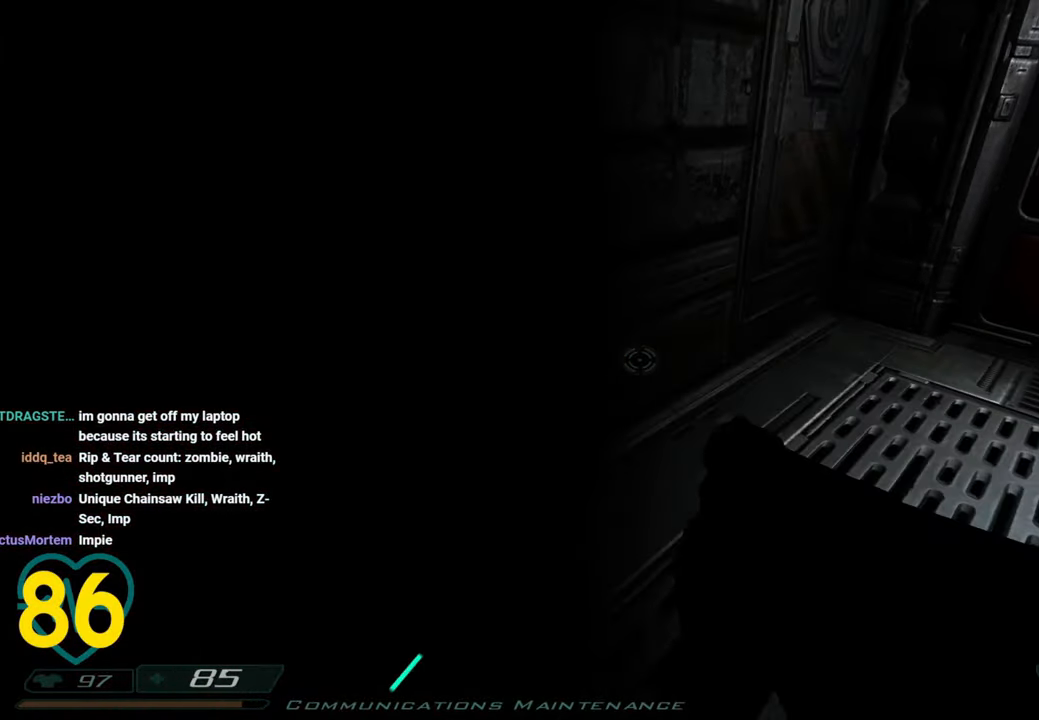
{"keys": ["shift", "w"], "mouse": [], "mouse_move": "up-right", "events": [[233, "a", "up"]]}
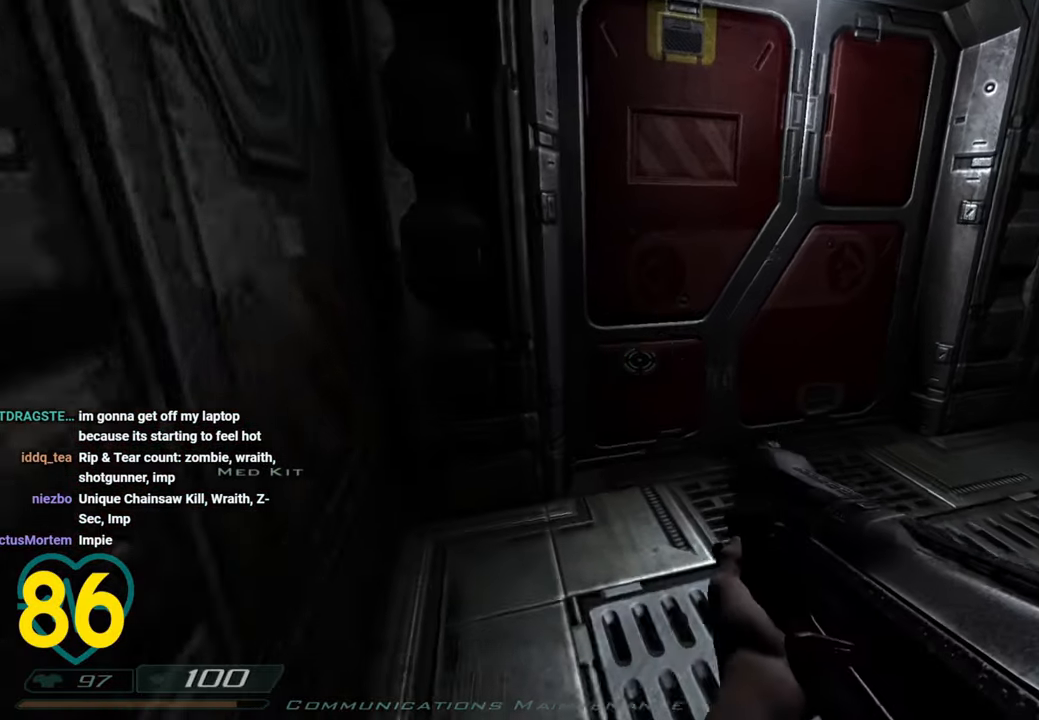
{"keys": [], "mouse": [], "mouse_move": "left", "events": [[50, "d", "down"], [333, "w", "up"], [400, "d", "up"], [400, "shift", "up"]]}
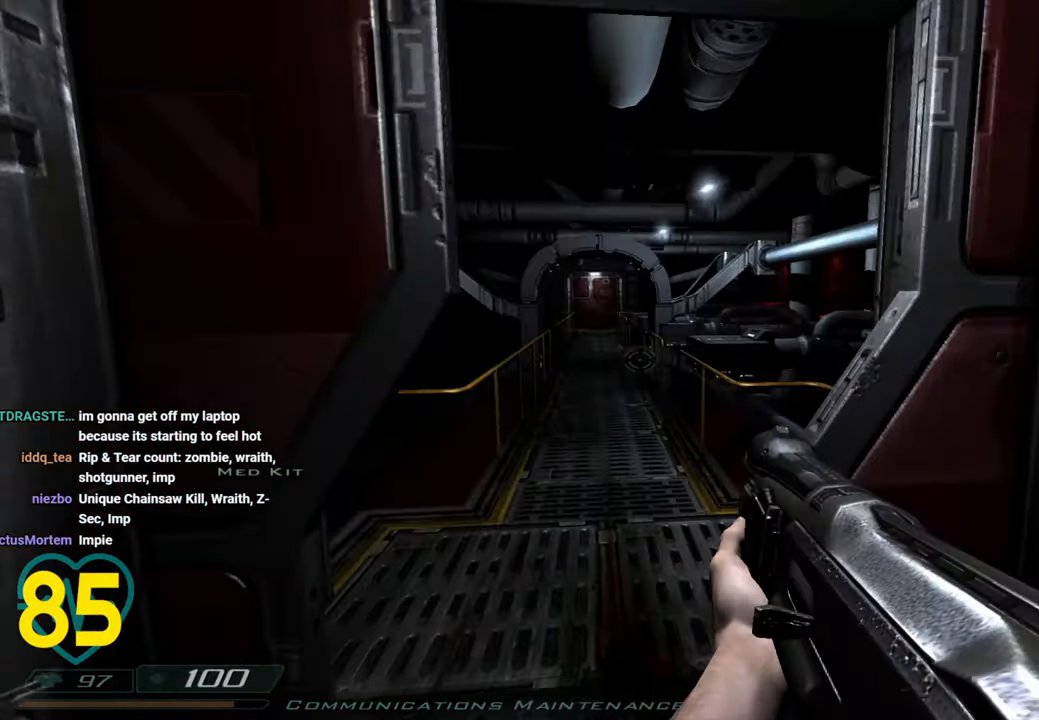
{"keys": [], "mouse": [], "mouse_move": "still", "events": [[16, "a", "down"], [66, "a", "up"]]}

→ **Task statement**
Would you write out all of the data exactly as it stands, without the pictures?

→ **Response**
{"keys": ["shift", "w"], "mouse": [], "mouse_move": "up-right", "events": [[233, "a", "up"]]}
{"keys": [], "mouse": [], "mouse_move": "left", "events": [[50, "d", "down"], [333, "w", "up"], [400, "d", "up"], [400, "shift", "up"]]}
{"keys": [], "mouse": [], "mouse_move": "still", "events": [[16, "a", "down"], [66, "a", "up"]]}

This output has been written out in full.